[SET TASK] Copy the passage of the deflation post from "Thursday, January 8, 2015" to "around the corner.".

[PAGE TEXT]

Thursday, January 8, 2015

Deflating Deflationary Fears

Source: Charles Plosser
From a nice paper by Charles Plosser with that catchy title.  Yes, it's 10 years old, but the lesson is appropriate in today's hysteria. That dreaded deflationary spiral is always just around the corner.


  1. Aha, the deflationary period of which everyone knows was driven by some major positive supply shocks.

    And how does that relate to our current situation of a deflation threat caused mainly by a major negative demand shock?

    1. How do you know that it's "demand" not "supply" at the moment? Fracking and oil price collapse don't look superficially like "demand."

    2. John,

      Interesting graph. Of note were the numerous banking "panics" in the U. S over the time when real GDP was growing and prices were falling:

      Panic of 1873
      Panic of 1884
      Panic of 1893
      Panic of 1907

      "The Federal Reserve System (also known as the Federal Reserve, and informally as the Fed) is the central banking system of the United States. It was created on December 23, 1913, with the enactment of the Federal Reserve Act, largely in response to a series of financial panics, particularly a severe panic in 1907."

      And so, how do you get positive real growth in a deflationary environment without the banking panics / crises that were prevalent in the late 19th century?

[EXCERPTED DATA]
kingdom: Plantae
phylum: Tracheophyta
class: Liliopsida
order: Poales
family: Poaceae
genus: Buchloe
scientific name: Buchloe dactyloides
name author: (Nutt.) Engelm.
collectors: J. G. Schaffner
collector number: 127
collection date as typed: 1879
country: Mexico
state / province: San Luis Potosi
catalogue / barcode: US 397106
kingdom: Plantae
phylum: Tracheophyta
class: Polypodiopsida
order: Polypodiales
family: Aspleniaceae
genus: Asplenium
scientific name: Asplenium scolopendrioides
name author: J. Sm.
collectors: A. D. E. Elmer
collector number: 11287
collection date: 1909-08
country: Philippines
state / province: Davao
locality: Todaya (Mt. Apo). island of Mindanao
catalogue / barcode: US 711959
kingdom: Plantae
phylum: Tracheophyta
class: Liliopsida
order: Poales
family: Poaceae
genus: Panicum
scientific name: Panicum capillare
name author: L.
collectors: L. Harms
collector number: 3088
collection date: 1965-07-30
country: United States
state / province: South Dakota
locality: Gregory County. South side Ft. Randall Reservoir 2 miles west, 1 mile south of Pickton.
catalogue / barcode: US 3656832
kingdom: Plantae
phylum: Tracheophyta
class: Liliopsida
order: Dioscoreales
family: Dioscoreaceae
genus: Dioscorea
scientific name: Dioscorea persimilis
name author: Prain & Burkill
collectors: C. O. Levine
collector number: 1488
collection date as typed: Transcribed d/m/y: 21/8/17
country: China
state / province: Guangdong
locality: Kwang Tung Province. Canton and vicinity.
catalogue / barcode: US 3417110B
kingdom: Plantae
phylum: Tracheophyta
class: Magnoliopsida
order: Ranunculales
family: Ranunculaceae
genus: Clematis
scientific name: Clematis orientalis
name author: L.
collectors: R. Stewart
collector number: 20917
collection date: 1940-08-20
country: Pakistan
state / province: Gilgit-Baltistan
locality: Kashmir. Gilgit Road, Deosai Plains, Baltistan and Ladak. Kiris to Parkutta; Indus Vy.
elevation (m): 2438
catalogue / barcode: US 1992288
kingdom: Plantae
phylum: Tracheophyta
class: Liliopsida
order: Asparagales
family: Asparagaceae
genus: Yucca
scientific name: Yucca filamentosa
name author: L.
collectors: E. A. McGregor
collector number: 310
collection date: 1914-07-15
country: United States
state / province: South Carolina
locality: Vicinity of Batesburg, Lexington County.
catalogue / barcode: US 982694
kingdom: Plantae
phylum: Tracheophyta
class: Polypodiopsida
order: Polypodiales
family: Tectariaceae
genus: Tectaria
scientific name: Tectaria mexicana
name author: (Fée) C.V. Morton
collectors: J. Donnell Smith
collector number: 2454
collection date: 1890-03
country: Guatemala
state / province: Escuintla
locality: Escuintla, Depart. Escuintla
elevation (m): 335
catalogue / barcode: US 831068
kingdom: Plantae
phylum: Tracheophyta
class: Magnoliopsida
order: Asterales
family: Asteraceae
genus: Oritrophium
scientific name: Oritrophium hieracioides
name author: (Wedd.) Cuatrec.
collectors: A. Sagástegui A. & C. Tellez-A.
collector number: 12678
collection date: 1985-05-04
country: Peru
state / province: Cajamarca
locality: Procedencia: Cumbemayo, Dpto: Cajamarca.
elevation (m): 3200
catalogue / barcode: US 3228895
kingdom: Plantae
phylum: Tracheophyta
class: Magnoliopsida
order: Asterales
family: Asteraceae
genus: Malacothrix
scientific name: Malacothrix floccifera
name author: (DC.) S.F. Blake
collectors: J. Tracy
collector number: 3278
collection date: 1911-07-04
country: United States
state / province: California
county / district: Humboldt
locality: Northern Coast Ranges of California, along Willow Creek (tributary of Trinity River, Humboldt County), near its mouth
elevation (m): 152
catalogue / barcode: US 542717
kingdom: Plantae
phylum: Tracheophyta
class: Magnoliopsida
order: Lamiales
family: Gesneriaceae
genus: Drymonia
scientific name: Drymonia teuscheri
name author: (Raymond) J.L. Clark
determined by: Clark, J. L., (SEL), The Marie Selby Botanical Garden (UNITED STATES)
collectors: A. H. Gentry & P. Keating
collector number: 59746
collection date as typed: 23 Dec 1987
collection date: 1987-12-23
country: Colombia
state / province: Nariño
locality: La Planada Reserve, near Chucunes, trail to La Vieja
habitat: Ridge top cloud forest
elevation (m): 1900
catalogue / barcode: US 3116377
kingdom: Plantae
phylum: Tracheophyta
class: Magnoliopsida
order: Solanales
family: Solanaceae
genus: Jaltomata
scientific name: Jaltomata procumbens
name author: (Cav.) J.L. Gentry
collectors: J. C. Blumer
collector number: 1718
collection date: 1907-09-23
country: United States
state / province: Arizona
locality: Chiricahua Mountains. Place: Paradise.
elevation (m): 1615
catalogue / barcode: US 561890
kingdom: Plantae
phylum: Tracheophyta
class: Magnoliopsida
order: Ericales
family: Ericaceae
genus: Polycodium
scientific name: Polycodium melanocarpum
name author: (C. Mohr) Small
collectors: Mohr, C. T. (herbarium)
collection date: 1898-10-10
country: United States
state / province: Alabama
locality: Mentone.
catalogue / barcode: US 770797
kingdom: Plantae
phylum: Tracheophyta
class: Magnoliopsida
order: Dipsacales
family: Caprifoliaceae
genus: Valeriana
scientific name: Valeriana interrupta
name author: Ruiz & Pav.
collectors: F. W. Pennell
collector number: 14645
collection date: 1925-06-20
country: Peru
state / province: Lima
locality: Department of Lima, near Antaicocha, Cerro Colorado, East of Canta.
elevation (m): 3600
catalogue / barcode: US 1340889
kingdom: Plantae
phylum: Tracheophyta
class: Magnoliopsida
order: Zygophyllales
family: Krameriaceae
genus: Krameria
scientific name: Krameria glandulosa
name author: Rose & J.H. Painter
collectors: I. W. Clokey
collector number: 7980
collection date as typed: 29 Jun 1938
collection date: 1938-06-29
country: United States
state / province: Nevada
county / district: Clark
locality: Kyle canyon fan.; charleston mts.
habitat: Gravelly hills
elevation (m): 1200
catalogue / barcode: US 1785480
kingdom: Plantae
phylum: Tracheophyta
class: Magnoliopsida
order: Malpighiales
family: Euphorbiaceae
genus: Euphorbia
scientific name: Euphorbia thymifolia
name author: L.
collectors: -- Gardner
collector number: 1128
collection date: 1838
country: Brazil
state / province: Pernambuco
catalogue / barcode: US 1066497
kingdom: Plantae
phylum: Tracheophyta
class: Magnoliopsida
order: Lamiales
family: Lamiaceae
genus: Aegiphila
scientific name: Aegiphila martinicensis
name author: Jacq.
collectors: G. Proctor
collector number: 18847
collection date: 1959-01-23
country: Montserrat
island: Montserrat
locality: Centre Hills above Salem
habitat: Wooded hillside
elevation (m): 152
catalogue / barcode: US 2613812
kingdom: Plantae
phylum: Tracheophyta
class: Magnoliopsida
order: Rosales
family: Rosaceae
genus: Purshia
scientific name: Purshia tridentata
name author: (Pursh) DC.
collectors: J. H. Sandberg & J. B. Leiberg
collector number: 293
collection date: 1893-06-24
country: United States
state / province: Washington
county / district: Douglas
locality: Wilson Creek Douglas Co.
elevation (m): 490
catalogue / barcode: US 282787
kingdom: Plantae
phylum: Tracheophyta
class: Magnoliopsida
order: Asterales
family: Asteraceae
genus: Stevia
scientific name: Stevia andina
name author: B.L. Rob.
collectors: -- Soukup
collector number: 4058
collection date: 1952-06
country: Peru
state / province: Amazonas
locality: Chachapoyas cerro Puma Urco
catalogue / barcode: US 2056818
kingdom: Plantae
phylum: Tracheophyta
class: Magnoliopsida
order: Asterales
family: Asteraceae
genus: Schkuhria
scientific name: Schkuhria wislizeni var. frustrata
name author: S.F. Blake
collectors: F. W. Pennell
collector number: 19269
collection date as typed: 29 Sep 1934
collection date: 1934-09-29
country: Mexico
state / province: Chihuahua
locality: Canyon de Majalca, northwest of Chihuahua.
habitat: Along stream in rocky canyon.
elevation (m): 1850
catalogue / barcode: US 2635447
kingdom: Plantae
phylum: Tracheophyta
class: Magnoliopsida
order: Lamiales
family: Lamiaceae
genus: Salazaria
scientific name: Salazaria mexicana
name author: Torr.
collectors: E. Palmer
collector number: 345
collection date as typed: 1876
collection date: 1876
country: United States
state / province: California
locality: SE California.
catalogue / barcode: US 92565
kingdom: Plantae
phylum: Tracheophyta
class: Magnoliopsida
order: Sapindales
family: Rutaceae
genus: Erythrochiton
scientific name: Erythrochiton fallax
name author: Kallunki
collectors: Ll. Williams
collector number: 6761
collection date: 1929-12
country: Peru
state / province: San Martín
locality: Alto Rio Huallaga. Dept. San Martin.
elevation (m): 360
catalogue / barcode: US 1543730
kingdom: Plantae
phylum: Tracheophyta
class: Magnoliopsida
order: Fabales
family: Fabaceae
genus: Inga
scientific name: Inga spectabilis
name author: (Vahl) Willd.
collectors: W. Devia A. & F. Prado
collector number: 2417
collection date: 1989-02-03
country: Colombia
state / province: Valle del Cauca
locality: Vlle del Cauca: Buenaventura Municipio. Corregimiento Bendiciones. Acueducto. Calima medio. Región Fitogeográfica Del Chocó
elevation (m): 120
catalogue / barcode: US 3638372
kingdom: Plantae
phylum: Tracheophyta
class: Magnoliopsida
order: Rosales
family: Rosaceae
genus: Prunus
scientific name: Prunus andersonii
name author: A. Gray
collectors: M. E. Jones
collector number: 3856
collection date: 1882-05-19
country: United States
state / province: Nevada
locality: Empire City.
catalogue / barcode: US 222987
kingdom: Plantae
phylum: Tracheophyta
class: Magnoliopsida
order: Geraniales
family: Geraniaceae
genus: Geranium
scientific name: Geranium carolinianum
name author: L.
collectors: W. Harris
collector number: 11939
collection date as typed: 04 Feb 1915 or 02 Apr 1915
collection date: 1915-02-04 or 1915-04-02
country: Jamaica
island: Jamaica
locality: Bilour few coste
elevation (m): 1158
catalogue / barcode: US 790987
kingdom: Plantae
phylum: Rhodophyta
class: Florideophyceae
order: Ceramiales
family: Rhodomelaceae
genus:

[SOLVED EXERCISE]
Thursday, January 8, 2015

Deflating Deflationary Fears

Source: Charles Plosser
From a nice paper by Charles Plosser with that catchy title.  Yes, it's 10 years old, but the lesson is appropriate in today's hysteria. That dreaded deflationary spiral is always just around the corner.